In What Should We Do About Security Ethics? an anoymous reader writes
I am a senior security xxx in a Fortune 300 company and I am very frustrated at what I see. I see our customers turn a blind eye to blatant security issues, in the name of the application or business requirements. I see our own senior officers reduce the risk ratings of internal findings, and even strong-arm 3rd party auditors/testers to reduce their risk ratings on the threat of losing our business
This is a tough one. The hope is that compliance systems, coupled with the threat of liability (under Sarbanes-Oxley, for example) or lawsuits, will change behavior over time: senior officers may be less willing to reduce risk ratings if this decision is logged and they are likely to be held responsible if something goes wrong. In practice, since as far as I know nobody’s been held liable yet, the deterrent effect isn’t there. The Oklahoma case is a good example: how much will this cost the state in damages, and whose career suffers a major setback? And I’m not convinced that the compliance products I saw would even capture this kind of information. On the whole, it’s really hard for me to imagine this dynamic changing without a fundamental shift in the legal landscape, establishing liabilty for data breaches — and for software with security vulnerabilities.

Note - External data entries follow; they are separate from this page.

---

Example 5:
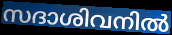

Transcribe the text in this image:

സദാശിവനിൽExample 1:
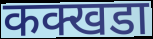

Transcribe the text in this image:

कक्खडा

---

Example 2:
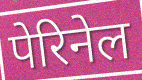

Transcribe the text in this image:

पेरिनेल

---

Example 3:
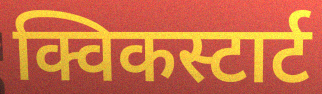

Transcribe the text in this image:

क्विकस्टार्ट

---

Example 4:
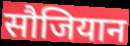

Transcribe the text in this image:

सौजियान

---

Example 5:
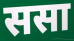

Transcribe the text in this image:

ससा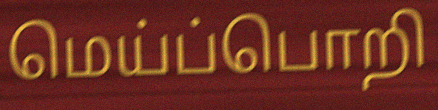
மெய்ப்பொறி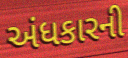
અંધકારની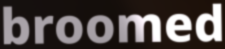
broomed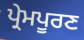
ਪ੍ਰੇਮਪੂਰਣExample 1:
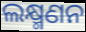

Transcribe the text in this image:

ଲକ୍ଷ୍ମଣନ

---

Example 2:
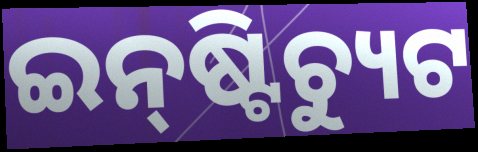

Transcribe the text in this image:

ଇନ୍‍ଷ୍ଟିଚ୍ୟୁଟ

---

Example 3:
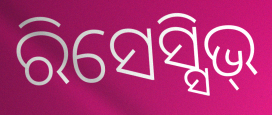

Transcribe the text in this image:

ରିସେସ୍ସିଭ୍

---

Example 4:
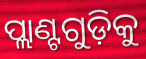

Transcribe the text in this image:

ପ୍ଲାଣ୍ଟଗୁଡ଼ିକୁ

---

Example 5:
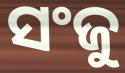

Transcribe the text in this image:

ସଂଜୁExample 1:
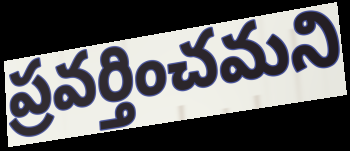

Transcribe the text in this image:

ప్రవర్తించమని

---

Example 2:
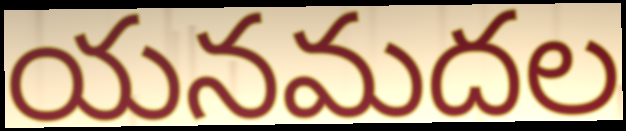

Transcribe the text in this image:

యనమదల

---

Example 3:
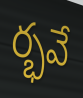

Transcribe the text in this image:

ర్భవే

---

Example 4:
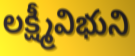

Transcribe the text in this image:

లక్ష్మీవిభుని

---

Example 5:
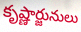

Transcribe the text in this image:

కృష్ణార్జునులు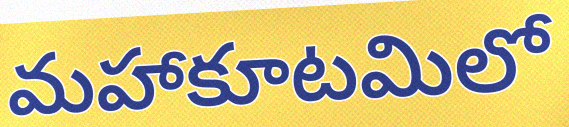
మహాకూటమిలో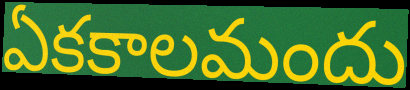
ఏకకాలమందుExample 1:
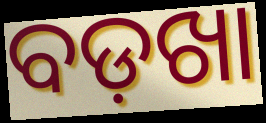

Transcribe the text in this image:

ବଡ଼ଖା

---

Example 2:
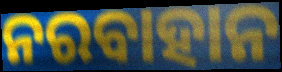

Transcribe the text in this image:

ନରବାହାନ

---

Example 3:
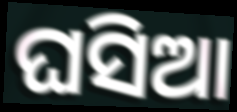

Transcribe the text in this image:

ଘସିଆ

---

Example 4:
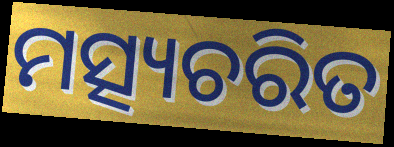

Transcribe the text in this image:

ମତ୍ସ୍ୟଚରିତ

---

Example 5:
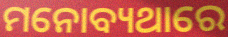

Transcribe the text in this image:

ମନୋବ୍ୟଥାରେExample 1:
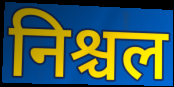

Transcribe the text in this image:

निश्चल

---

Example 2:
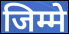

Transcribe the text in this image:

जिम्मे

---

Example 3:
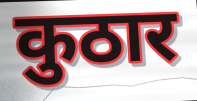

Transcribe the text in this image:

कुठार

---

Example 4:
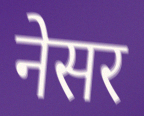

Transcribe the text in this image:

नेसर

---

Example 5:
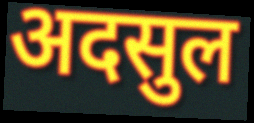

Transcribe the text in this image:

अदसुल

And finally, Windows Live Hotmail CAPTCHA Cracked, Exploited:
Coming on the heels of credible accounts of the downfall of first Yahoo’s and then Gmail’s CAPTCHA, Ars Technica is reporting on Websense Security Labs’ deconstruction of the cracking and tuning / exploitation of the Live Hotmail CAPTCHA. Ars calculates that a single zombie computer can sign up over 1400 Live Hotmail accounts in a day, and alternate account creation with spamming.

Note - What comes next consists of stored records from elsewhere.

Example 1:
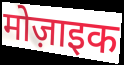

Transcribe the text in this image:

मोज़ाइक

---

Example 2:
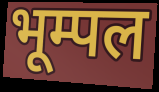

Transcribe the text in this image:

भूम्पल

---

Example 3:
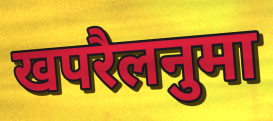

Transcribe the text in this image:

खपरैलनुमा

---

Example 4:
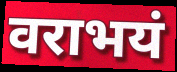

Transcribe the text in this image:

वराभयं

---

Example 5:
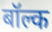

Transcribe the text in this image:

बॉल्क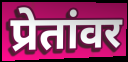
प्रेतांवरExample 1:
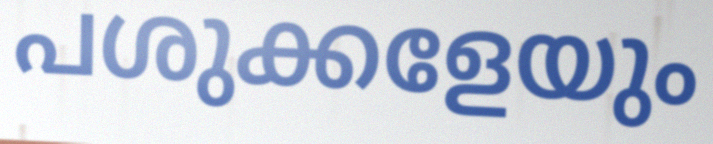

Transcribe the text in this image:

പശുക്കളേയും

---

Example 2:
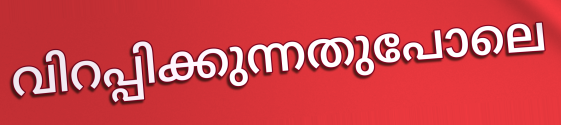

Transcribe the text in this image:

വിറപ്പിക്കുന്നതുപോലെ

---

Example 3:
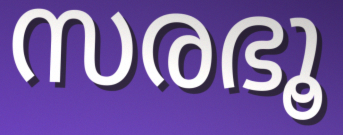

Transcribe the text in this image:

സരഭൂ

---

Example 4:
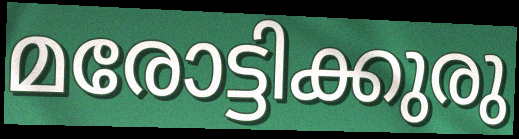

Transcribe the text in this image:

മരോട്ടിക്കുരു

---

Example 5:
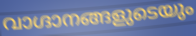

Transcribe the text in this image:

വാഗ്ദാനങ്ങളുടെയും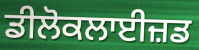
ਡੀਲੋਕਲਾਈਜ਼ਡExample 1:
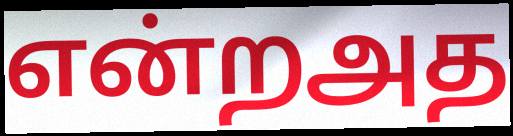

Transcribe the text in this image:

என்றஅத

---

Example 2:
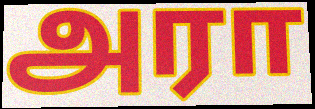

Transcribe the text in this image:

அரா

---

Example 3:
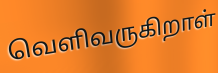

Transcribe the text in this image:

வெளிவருகிறாள்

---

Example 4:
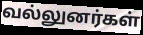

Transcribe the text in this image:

வல்லுனர்கள்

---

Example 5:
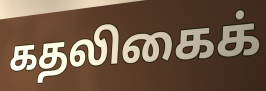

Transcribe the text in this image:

கதலிகைக்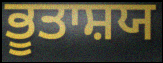
ਭੂਤਾਸ਼ਯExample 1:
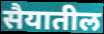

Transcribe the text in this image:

सैयातील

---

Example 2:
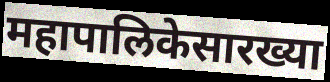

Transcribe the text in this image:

महापालिकेसारख्या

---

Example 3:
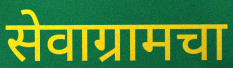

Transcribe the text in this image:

सेवाग्रामचा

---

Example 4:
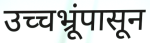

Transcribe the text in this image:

उच्चभ्रूंपासून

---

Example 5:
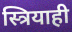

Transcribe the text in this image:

स्त्रियाहीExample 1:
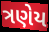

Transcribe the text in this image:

ત્રણેય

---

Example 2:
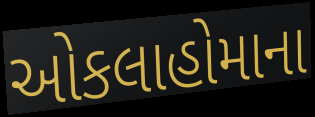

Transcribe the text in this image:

ઓકલાહોમાના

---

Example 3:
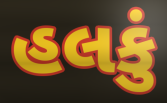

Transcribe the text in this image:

હલકું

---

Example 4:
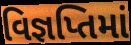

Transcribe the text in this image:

વિજ્ઞપ્તિમાં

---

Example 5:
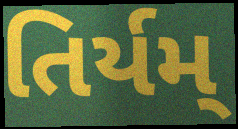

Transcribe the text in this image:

તિર્યમ્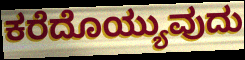
ಕರೆದೊಯ್ಯುವುದು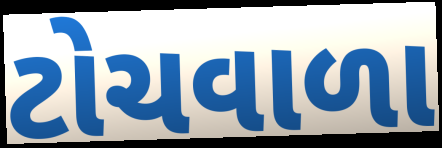
ટોચવાળાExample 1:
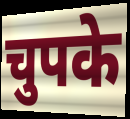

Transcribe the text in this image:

चुपके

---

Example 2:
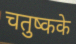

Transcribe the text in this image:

चतुष्कके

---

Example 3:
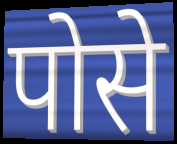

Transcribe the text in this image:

पोसे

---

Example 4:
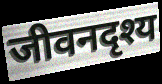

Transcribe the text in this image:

जीवनदृश्य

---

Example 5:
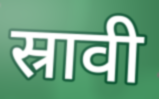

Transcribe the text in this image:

स्रावी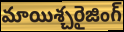
మాయిశ్చరైజింగ్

Those intentionally-hard-to-read words that you have to type in when you sign up for email accounts (or leave blog comments) are CAPTCHAs, designed to ensure that there’s a real person at the other end. Since the concept first got introduced, it’s been an arms race between the people devising CAPTCHAs — and the hackers using technology to decode them automatically. Recent score: hackers 3, industry 0.
And at an even deeper level, this reveals an uncomfortable truth: there are huge numbers of zombie machines out there, mostly running Win95 and early versions of Windows XP, now largely controlled by “botnet herders”: professionals who are happy to make them available for whatever purposes for surprisingly reasonable prices. Something to keep in mind here: the substantial improvements that Microsoft and other OS vendors have made to their security more recently will not change that — at least until those machines go out of service. This is now a fact of life we have to deal with. And so when other security measures fail, broad-based exploitation can happen rapidly. Dealing with becomes largely a matter of law enforcement, not industry security solutions.
So from this admittedly-small data set, it’s a mixed bag for the security industry. On the downside, there are some fundamental problems that really seem beyond the industry’s ability to address. And there are some specific areas where the technology is still lagging.
The good news is that there are a lot of solutions (static analysis, penetration testing, training, database security monitoring and other kinds of dynamic analysis, security reviews) that can help with major issues like data breaches — and obviously, a lot of room for improvement just getting them deployed today.